Deb Olin Unferth’s Vacation reads like a cross between Pinter and Beckett, a post-modern absurdist novel. Marriages, unions gone awry. A novel of futility, leading, and of course, following-
If you think about it, everyone is behind someone and in front of someone. The nature of the sphere, right? None gets left at the end or is forced to take the lead, and in this way you might say the shape of the earth is democratic. There are hesitations, of course. There are lines going in ways that you wouldn’t imagine. People are passed up or passed over. The tempo is irregular and messy. If you thought about the entirety of it, the legs, the back and forth, it’s a fiasco, an anarchy of steps. It’s impossible. And there’s no way to tidy it or make it in any way manageable, not in one’s imagination or anywhere else.

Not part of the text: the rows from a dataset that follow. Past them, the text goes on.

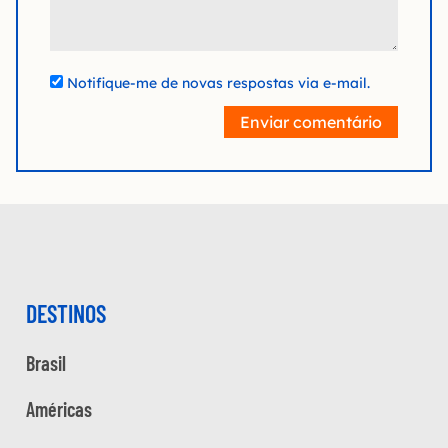
Notifique-me de novas respostas via e-mail.
Enviar comentário
DESTINOS
Brasil
Américas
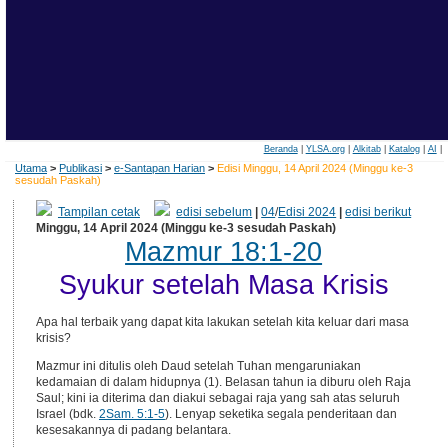
Beranda
|
YLSA.org
|
Alkitab
|
Katalog
|
AI
|
Utama
>
Publikasi
>
e-Santapan Harian
>
Edisi Minggu, 14 April 2024 (Minggu ke-3
sesudah Paskah)
Tampilan cetak
edisi sebelum
|
04
/
Edisi 2024
|
edisi berikut
Minggu, 14 April 2024 (Minggu ke-3 sesudah Paskah)
Mazmur 18:1-20
Syukur setelah Masa Krisis
Apa hal terbaik yang dapat kita lakukan setelah kita keluar dari masa
krisis?
Mazmur ini ditulis oleh Daud setelah Tuhan mengaruniakan
kedamaian di dalam hidupnya (1). Belasan tahun ia diburu oleh Raja
Saul; kini ia diterima dan diakui sebagai raja yang sah atas seluruh
Israel (bdk.
2Sam. 5:1-5
). Lenyap seketika segala penderitaan dan
kesesakannya di padang belantara.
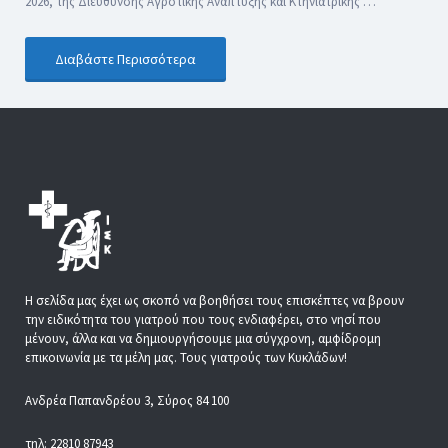
2026, της Διεύθυνσης Αγροτικής Ανάπτυξης και Κτηνιατρικής …
Διαβάστε Περισσότερα
Η σελίδα μας έχει ως σκοπό να βοηθήσει τους επισκέπτες να βρουν
την ειδικότητα του γιατρού που τους ενδιαφέρει, στο νησί που
μένουν, άλλα και να δημιουργήσουμε μια σύγχρονη, αμφίδρομη
επικοινωνία με τα μέλη μας. Τους γιατρούς των Κυκλάδων!
Ανδρέα Παπανδρέου 3, Σύρος 84 100
τηλ: 22810 87943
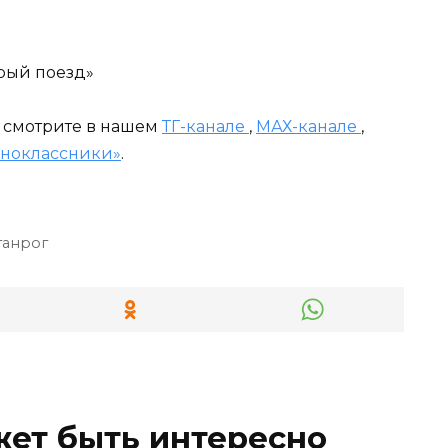
а «Нескорый поезд»
и смотрите в нашем
ТГ-канале
,
МАХ-канале
,
ноклассники»
.
ганрог
жет быть интересно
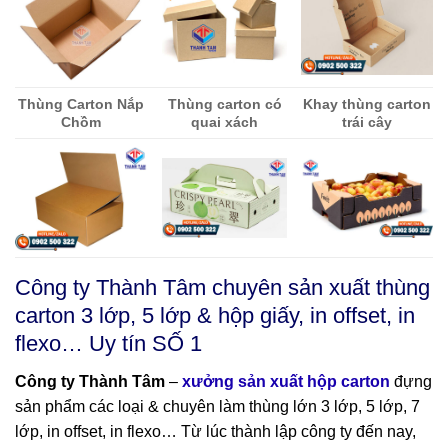
Thùng Carton Nắp
Thùng carton có
Khay thùng carton
Chồm
quai xách
trái cây
Công ty Thành Tâm chuyên sản xuất thùng
carton 3 lớp, 5 lớp & hộp giấy, in offset, in
flexo… Uy tín SỐ 1
Công ty Thành Tâm
–
xưởng sản xuất hộp carton
đựng
sản phẩm các loại & chuyên làm thùng lớn
3 lớp, 5 lớp, 7
lớp, in offset, in flexo… Từ lúc thành lập công ty đến nay,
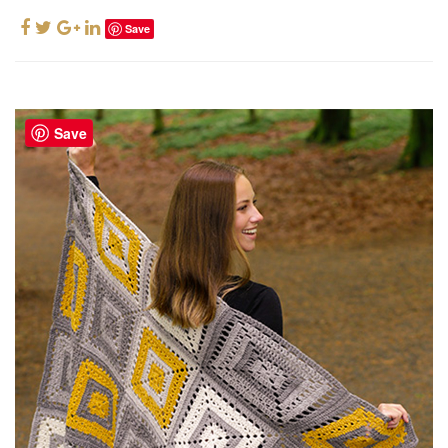
Save
Save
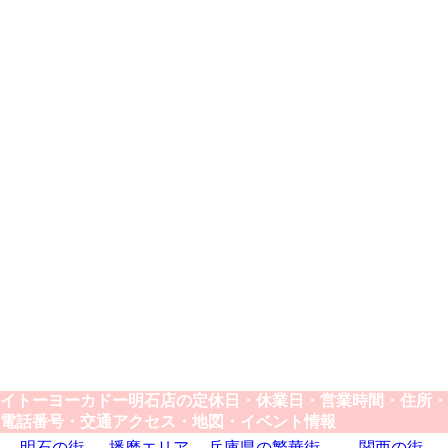
イトーヨーカドー明石店の定休日・休業日・営業時間・住所・
電話番号・交通アクセス・地図・イベント情報
明石の街
播磨エリア
兵庫県の繁華街
関西の街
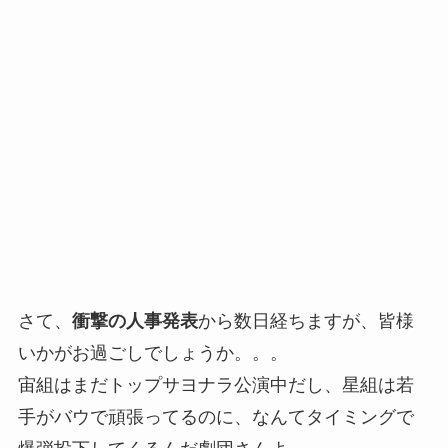
さて、
衝撃の人事発表
から数日経ちますが、皆様
いかがお過ごしでしょうか。。。
宙組はまだトップサヨナラ公演中だし、星組は若
手がバウで頑張ってるのに、なんてタイミングで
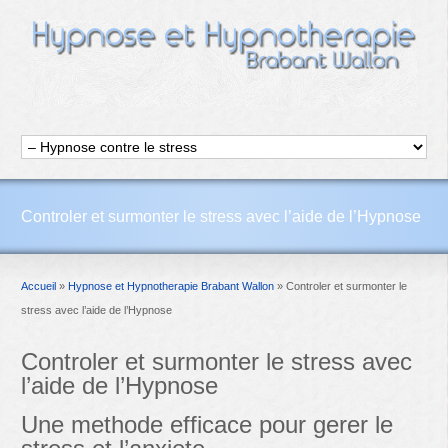
Controler et surmonter le stress avec l’aide de l’Hypnose
Accueil
»
Hypnose et Hypnotherapie Brabant Wallon
»
Controler et surmonter le
stress avec l’aide de l’Hypnose
Controler et surmonter le
stress
avec
l’aide de l’Hypnose
Une methode efficace pour gerer le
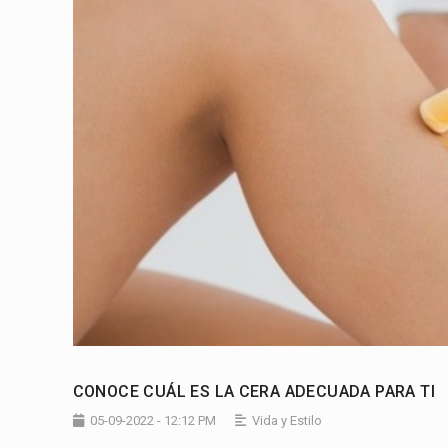
CONOCE CUÁL ES LA CERA ADECUADA PARA TI
05-09-2022 - 12:12 PM
Vida y Estilo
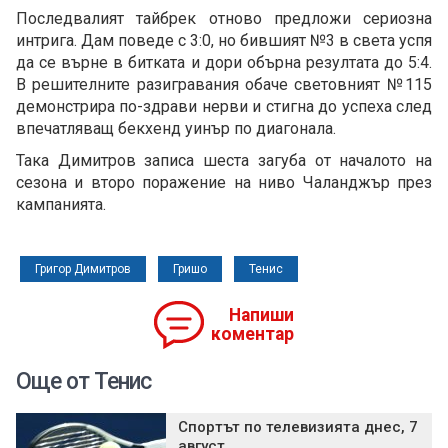
Последвалият тайбрек отново предложи сериозна
интрига. Дам поведе с 3:0, но бившият №3 в света успя
да се върне в битката и дори обърна резултата до 5:4.
В решителните разигравания обаче световният №115
демонстрира по-здрави нерви и стигна до успеха след
впечатляващ бекхенд уинър по диагонала.
Така Димитров записа шеста загуба от началото на
сезона и второ поражение на ниво Чаланджър през
кампанията.
Григор Димитров
Гришо
Тенис
Напиши
коментар
Още от Тенис
Спортът по телевизията днес, 7
август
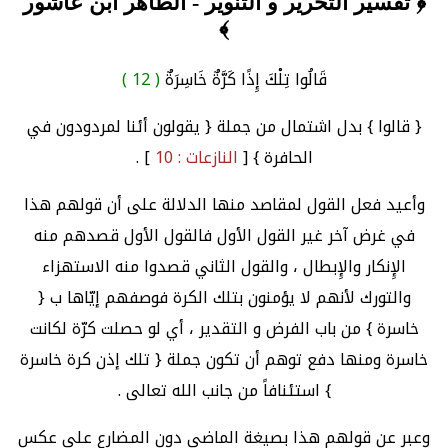
﴿ تفسير التحرير و التنوير - الطاهر ابن عاشور
﴾
قَالُوا تِلْكَ إِذًا كَرَّةٌ خَاسِرَةٌ
( 12 )
{ قالوا } بدل اشتمال من جملة { يقولون أئنا لمردودون في
الحافرة } [
النازعات : 10
] .
وأعيد فعل القول لمقاصد منها الدلالة على أن قولهم هذا
في غرض آخر غير القول الأول فالقول الأول قصدهم منه
الإِنكار والإِبطال ، والقول الثاني قصدوا منه الاستهزاء
والتورك لأنهم لا يؤمنون بتلك الكرة فوصفهم إيّاها ب {
خاسرة } من باب الفرض و التقدير ، أي لو حصلت كرّة لكانت
خاسرة ومنها دفع توهم أن تكون جملة { تلك إذن كرة خاسرة
} استئنافاً من جانب الله تعالى .
وعبر عن قولهم هذا بصيغة الماضي دون المضارع على عكس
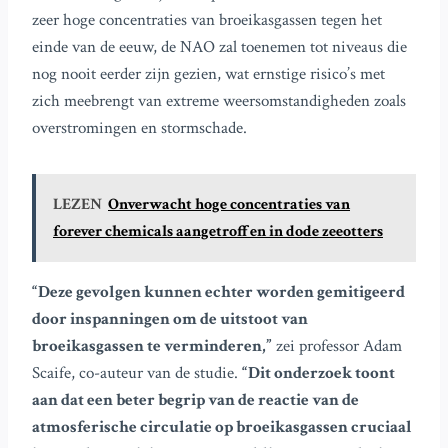
zeer hoge concentraties van broeikasgassen tegen het
einde van de eeuw, de NAO zal toenemen tot niveaus die
nog nooit eerder zijn gezien, wat ernstige risico’s met
zich meebrengt van extreme weersomstandigheden zoals
overstromingen en stormschade.
LEZEN
Onverwacht hoge concentraties van
forever chemicals aangetroffen in dode zeeotters
“Deze gevolgen kunnen echter worden gemitigeerd
door inspanningen om de uitstoot van
broeikasgassen te verminderen,”
zei professor Adam
Scaife, co-auteur van de studie.
“Dit onderzoek toont
aan dat een beter begrip van de reactie van de
atmosferische circulatie op broeikasgassen cruciaal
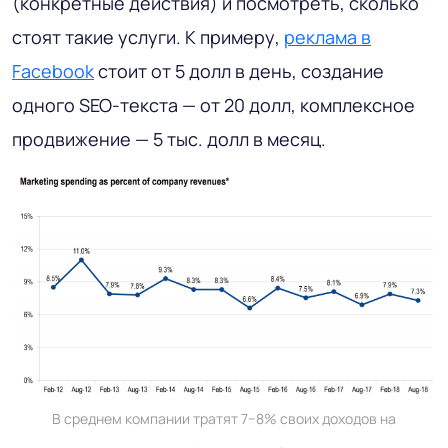
(конкретные действия) и посмотреть, сколько
стоят такие услуги. К примеру,
реклама в
Facebook
стоит от 5 долл в день, создание
одного SEO-текста — от 20 долл, комплексное
продвижение — 5 тыс. долл в месяц.
В среднем компании тратят 7−8% своих доходов на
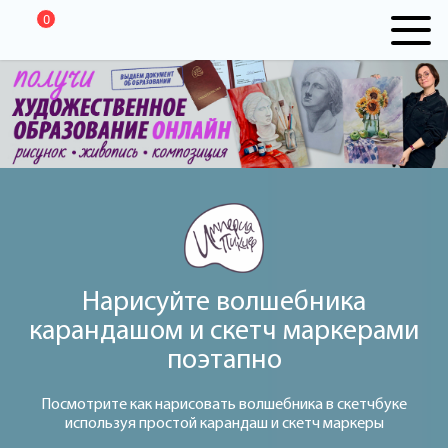
0
Нарисуйте волшебника
карандашом и скетч маркерами
поэтапно
Посмотрите как нарисовать волшебника в скетчбуке
используя простой карандаш и скетч маркеры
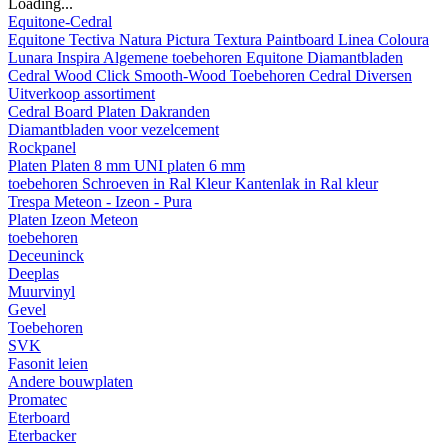
Loading...
Equitone-Cedral
Equitone
Tectiva
Natura
Pictura
Textura
Paintboard
Linea
Coloura
Lunara
Inspira
Algemene toebehoren Equitone
Diamantbladen
Cedral
Wood
Click Smooth-Wood
Toebehoren Cedral
Diversen
Uitverkoop assortiment
Cedral Board
Platen
Dakranden
Diamantbladen voor vezelcement
Rockpanel
Platen
Platen 8 mm
UNI platen 6 mm
toebehoren
Schroeven in Ral Kleur
Kantenlak in Ral kleur
Trespa Meteon - Izeon - Pura
Platen
Izeon
Meteon
toebehoren
Deceuninck
Deeplas
Muurvinyl
Gevel
Toebehoren
SVK
Fasonit leien
Andere bouwplaten
Promatec
Eterboard
Eterbacker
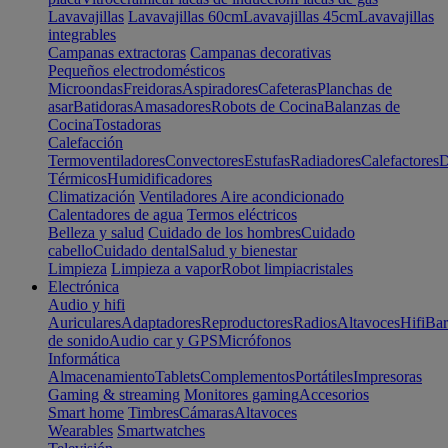
Lavavajillas
Lavavajillas 60cm
Lavavajillas 45cm
Lavavajillas
integrables
Campanas extractoras
Campanas decorativas
Pequeños electrodomésticos
Microondas
Freidoras
Aspiradores
Cafeteras
Planchas de
asar
Batidoras
Amasadores
Robots de Cocina
Balanzas de
Cocina
Tostadoras
Calefacción
Termoventiladores
Convectores
Estufas
Radiadores
Calefactores
D
Térmicos
Humidificadores
Climatización
Ventiladores
Aire acondicionado
Calentadores de agua
Termos eléctricos
Belleza y salud
Cuidado de los hombres
Cuidado
cabello
Cuidado dental
Salud y bienestar
Limpieza
Limpieza a vapor
Robot limpiacristales
Electrónica
Audio y hifi
Auriculares
Adaptadores
Reproductores
Radios
Altavoces
Hifi
Bar
de sonido
Audio car y GPS
Micrófonos
Informática
Almacenamiento
Tablets
Complementos
Portátiles
Impresoras
Gaming & streaming
Monitores gaming
Accesorios
Smart home
Timbres
Cámaras
Altavoces
Wearables
Smartwatches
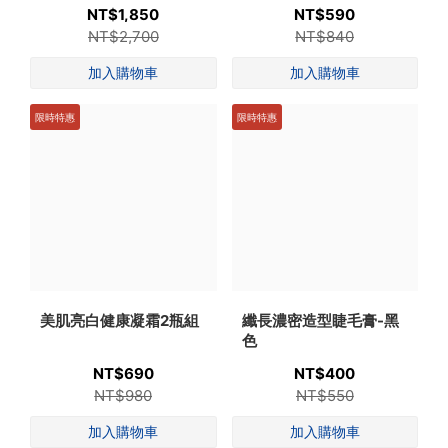
NT$1,850
NT$590
NT$2,700
NT$840
限時特惠
限時特惠
美肌亮白健康凝霜2瓶組
纖長濃密造型睫毛膏-黑
色
NT$690
NT$400
NT$980
NT$550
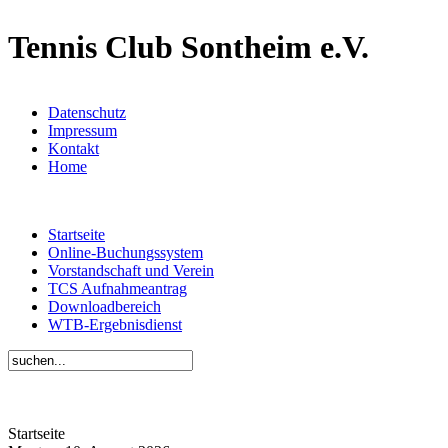
Tennis Club Sontheim e.V.
Datenschutz
Impressum
Kontakt
Home
Startseite
Online-Buchungssystem
Vorstandschaft und Verein
TCS Aufnahmeantrag
Downloadbereich
WTB-Ergebnisdienst
Startseite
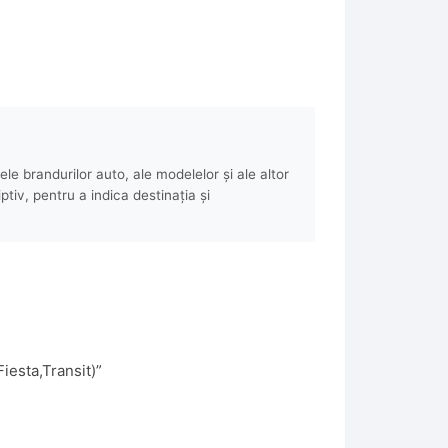
e brandurilor auto, ale modelelor și ale altor
ptiv, pentru a indica destinația și
iesta,Transit)”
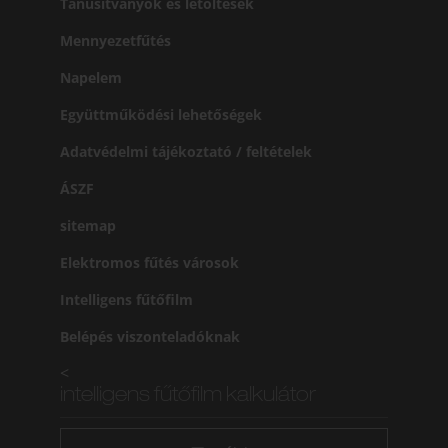
Tanusítványok és letöltések
Mennyezetfűtés
Napelem
Együttműködési lehetőségek
Adatvédelmi tájékoztató / feltételek
ÁSZF
sitemap
Elektromos fűtés városok
Intelligens fűtőfilm
Belépés viszonteladóknak
<
intelligens fűtőfilm kalkulátor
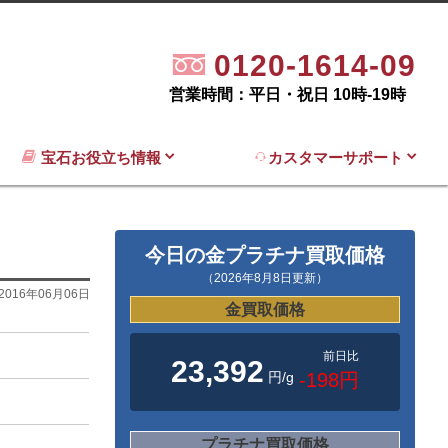
0120-1614-09
営業時間：平日・祝日 10時-19時
宝石お役立ち情報
カスタマーサポート
今日の金プラチナ買取価格
（2026年8月8日更新）
2016年06月06日
金買取価格
前日比
23,392
円/g
-198円
プラチナ買取価格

A novel of staying. Or leaving.
In truth, here is the story: A man leaves a place. A man leaves another place. And another. And another. He has to keep leaving and sometimes it is good and sometimes it is not, but mostly not. It is just a series of departures, of doors closing, a briefcase snapping shut. Nothing becomes clearer. Nobody changes. The man wants to change but cannot. The man wants to change the woman he loves and left but cannot do that either, stubborn stuck nails that humans are – failure of evolution or God.
Ostensibly the story about the dissolution of a marriage, a man named Myers follows his wife following a man named Gray. Myers has a mis-shaped head from when he jumped out a fourth story window as a boy. Just following a bird. Gray is an old school chum of Myers. Gray has a brain tumor. His wife has no idea of Grays connection to Myers. And on.
Interesting, though a novel that takes 60 of its 215 pages to find its rythym has a problem. Alhough a bleak vision, it’s told with a certain fatalistic wry humor. A slight shrug if the shoulders, as if to say. What did you expect, anyway?